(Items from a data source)
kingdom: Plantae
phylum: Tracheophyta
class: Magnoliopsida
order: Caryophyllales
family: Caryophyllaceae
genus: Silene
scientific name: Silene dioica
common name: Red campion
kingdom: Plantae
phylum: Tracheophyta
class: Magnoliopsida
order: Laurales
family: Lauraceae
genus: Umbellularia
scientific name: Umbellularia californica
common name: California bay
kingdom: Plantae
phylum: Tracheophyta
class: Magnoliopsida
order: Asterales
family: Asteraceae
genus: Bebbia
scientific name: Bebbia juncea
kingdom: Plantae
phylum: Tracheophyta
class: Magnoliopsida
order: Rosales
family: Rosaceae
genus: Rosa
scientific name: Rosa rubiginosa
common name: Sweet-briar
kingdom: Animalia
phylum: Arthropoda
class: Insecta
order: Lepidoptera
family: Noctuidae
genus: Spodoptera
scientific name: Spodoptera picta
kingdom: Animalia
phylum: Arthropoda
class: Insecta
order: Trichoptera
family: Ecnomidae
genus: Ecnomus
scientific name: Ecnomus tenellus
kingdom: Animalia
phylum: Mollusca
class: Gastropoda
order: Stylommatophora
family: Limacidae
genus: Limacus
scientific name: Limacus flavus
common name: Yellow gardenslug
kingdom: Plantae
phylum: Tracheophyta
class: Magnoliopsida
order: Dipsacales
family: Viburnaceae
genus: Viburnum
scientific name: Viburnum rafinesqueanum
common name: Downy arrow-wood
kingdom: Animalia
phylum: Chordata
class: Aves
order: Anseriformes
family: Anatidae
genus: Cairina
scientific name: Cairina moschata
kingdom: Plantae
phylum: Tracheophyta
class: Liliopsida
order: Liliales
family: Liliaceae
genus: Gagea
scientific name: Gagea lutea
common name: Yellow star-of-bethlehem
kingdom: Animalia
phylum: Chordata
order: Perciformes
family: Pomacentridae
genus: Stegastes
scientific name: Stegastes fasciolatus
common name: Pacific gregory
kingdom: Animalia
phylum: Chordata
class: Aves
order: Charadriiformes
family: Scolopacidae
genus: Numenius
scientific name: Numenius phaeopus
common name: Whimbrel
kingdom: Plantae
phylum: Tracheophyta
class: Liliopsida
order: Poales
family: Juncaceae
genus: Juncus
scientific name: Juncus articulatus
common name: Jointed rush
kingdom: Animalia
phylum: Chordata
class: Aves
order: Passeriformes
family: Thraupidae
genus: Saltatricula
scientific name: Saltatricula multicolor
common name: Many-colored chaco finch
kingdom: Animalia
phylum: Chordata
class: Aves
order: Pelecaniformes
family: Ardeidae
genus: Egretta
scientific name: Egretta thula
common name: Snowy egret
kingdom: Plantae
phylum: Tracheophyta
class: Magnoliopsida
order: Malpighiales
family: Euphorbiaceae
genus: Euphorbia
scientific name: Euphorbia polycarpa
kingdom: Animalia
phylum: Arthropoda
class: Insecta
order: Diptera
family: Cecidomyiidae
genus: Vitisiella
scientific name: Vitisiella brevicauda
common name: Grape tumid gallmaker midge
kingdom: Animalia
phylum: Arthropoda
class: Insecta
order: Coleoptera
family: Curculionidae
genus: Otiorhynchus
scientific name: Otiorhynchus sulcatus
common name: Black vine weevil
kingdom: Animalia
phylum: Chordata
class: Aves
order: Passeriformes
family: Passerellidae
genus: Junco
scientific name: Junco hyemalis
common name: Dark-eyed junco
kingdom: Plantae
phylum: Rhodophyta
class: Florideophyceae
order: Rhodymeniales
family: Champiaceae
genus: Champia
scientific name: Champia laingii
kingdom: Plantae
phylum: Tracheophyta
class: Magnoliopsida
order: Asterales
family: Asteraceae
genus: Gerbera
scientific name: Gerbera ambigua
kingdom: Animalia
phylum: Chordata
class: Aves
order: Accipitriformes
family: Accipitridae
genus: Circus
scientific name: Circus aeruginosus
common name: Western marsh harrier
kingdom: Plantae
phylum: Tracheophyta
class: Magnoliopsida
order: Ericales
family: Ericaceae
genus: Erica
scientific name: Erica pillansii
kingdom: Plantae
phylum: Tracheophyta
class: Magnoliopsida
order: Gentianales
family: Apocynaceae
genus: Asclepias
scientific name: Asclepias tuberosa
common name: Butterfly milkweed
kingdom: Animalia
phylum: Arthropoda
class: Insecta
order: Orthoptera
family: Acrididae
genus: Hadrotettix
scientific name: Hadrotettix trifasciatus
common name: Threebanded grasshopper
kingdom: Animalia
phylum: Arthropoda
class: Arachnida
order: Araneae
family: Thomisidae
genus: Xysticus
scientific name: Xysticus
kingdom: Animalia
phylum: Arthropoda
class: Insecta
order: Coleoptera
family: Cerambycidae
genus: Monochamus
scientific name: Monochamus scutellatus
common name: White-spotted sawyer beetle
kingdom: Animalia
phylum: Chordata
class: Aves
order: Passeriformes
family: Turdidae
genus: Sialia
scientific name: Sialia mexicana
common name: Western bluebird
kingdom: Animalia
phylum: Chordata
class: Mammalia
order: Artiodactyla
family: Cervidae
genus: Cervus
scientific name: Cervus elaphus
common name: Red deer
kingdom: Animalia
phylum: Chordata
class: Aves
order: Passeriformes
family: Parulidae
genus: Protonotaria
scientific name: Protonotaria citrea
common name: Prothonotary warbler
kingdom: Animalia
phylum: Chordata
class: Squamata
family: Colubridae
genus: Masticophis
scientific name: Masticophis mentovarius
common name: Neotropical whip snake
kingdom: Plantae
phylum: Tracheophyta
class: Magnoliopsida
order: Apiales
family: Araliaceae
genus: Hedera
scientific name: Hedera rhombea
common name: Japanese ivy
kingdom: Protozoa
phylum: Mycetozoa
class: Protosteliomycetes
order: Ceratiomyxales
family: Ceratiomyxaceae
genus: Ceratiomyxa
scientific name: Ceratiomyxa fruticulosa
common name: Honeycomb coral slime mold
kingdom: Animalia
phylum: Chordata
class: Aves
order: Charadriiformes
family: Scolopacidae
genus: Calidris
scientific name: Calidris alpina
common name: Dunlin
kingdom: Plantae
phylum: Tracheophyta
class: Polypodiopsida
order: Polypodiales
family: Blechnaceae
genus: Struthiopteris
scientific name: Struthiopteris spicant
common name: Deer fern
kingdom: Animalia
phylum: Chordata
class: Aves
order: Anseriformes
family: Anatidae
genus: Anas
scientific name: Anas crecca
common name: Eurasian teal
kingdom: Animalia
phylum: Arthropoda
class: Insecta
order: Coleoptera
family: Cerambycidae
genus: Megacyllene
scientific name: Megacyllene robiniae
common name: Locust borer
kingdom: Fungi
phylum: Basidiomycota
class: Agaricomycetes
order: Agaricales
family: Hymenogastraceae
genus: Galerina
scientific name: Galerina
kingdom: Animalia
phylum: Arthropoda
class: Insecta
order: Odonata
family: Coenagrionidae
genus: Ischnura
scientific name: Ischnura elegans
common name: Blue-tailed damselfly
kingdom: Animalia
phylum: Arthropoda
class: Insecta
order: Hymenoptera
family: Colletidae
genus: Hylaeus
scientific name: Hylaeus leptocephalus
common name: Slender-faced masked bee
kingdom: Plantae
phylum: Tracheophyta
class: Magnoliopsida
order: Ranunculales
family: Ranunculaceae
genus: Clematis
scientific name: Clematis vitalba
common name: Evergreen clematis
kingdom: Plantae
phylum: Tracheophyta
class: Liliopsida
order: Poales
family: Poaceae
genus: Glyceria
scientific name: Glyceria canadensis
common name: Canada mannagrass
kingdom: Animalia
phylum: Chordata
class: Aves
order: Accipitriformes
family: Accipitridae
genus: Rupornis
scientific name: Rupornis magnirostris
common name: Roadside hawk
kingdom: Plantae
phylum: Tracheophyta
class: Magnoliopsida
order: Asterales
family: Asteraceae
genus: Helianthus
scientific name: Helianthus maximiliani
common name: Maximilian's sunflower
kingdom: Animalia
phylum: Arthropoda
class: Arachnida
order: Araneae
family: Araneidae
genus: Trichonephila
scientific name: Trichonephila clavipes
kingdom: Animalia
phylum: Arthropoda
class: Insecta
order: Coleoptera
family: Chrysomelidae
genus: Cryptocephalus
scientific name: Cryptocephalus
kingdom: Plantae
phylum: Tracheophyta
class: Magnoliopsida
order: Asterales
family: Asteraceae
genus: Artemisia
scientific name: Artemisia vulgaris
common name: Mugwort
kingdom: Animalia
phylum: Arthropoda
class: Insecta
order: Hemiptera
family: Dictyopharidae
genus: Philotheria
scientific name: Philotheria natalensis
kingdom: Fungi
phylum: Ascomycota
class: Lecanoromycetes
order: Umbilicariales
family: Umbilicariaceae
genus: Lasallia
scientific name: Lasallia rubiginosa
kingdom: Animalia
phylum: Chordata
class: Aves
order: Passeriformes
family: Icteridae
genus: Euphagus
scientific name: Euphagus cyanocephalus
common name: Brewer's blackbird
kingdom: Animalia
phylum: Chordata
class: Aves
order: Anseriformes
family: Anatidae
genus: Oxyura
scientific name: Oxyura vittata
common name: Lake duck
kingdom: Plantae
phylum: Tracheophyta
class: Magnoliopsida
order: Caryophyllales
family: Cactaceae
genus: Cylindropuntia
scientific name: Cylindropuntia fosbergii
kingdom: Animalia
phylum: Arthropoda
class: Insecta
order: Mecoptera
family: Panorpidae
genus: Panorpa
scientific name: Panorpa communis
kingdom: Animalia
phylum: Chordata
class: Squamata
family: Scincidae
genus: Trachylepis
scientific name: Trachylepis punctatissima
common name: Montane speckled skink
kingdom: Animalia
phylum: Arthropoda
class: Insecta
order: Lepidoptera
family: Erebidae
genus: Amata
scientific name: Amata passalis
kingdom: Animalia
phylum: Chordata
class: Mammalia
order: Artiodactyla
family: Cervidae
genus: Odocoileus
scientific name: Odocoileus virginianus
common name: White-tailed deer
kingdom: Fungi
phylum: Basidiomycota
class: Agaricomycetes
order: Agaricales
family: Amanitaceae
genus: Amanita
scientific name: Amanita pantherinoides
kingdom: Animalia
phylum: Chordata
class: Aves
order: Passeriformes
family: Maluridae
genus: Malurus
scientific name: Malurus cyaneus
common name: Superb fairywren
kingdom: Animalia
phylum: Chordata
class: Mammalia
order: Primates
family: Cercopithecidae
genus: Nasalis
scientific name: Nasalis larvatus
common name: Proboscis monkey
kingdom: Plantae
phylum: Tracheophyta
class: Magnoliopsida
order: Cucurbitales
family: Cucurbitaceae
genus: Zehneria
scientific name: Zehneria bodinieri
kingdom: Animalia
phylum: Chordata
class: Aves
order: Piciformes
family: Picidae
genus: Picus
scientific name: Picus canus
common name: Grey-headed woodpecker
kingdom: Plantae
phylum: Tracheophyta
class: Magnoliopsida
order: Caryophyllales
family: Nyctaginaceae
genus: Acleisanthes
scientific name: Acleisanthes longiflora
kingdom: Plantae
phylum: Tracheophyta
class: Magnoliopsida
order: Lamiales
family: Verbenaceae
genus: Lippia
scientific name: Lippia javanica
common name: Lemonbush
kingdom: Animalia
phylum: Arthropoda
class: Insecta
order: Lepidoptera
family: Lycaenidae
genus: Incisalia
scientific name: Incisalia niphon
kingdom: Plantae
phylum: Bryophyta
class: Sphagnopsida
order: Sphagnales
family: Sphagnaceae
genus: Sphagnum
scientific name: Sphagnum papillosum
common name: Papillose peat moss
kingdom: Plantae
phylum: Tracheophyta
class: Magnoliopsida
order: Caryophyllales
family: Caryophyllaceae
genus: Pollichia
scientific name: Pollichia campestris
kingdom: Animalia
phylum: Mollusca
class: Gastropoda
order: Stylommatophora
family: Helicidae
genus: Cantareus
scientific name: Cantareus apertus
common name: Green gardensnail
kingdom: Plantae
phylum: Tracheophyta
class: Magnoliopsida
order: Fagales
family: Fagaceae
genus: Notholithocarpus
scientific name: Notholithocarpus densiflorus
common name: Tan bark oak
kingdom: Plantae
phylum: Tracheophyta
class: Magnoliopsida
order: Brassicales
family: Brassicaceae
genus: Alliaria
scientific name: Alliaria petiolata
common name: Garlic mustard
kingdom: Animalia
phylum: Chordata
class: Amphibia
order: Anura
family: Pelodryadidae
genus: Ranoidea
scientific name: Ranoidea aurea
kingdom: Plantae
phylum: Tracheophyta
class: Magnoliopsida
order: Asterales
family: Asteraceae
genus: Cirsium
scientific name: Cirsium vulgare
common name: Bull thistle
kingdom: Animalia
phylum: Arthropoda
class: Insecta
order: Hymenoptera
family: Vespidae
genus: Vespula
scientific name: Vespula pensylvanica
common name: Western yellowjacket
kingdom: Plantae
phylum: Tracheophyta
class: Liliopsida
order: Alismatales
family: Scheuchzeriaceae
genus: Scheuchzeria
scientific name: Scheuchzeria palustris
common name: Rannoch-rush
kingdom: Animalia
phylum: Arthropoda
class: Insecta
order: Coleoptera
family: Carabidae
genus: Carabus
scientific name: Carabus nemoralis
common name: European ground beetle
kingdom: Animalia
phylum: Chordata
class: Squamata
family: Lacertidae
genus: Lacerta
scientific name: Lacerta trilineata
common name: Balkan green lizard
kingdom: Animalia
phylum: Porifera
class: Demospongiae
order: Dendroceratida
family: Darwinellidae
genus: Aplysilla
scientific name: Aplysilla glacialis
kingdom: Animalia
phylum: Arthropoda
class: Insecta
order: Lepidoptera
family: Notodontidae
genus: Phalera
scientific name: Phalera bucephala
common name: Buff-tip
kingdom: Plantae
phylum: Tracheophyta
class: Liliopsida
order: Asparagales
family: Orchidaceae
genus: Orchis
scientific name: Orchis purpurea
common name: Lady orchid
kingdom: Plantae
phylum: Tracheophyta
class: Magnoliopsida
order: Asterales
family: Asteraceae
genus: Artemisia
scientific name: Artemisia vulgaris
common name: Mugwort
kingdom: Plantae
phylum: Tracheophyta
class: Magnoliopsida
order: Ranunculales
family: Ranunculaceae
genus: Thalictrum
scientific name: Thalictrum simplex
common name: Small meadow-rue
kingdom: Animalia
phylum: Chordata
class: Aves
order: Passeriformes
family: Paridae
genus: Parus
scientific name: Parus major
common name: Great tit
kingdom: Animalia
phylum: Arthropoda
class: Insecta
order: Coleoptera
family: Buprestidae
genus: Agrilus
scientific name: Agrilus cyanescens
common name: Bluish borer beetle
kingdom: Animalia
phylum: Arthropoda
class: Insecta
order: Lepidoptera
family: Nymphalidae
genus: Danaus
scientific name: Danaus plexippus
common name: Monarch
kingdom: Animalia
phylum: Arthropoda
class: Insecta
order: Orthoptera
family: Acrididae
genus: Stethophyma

> _WHAT IS ASKED_:
Turn the lines starting at the one that contains "scientific name: Vitisiella brevicauda" and ending at the one that contains "scientific name: Otiorhynchus sulcatus" into a Markdown table with the columns Row and Line, leaving out any blank lines.

> _RESULT OF THE TASK_:
| Row | Line |
|---|---|
| 1 | scientific name: Vitisiella brevicauda |
| 2 | common name: Grape tumid gallmaker midge |
| 3 | kingdom: Animalia |
| 4 | phylum: Arthropoda |
| 5 | class: Insecta |
| 6 | order: Coleoptera |
| 7 | family: Curculionidae |
| 8 | genus: Otiorhynchus |
| 9 | scientific name: Otiorhynchus sulcatus |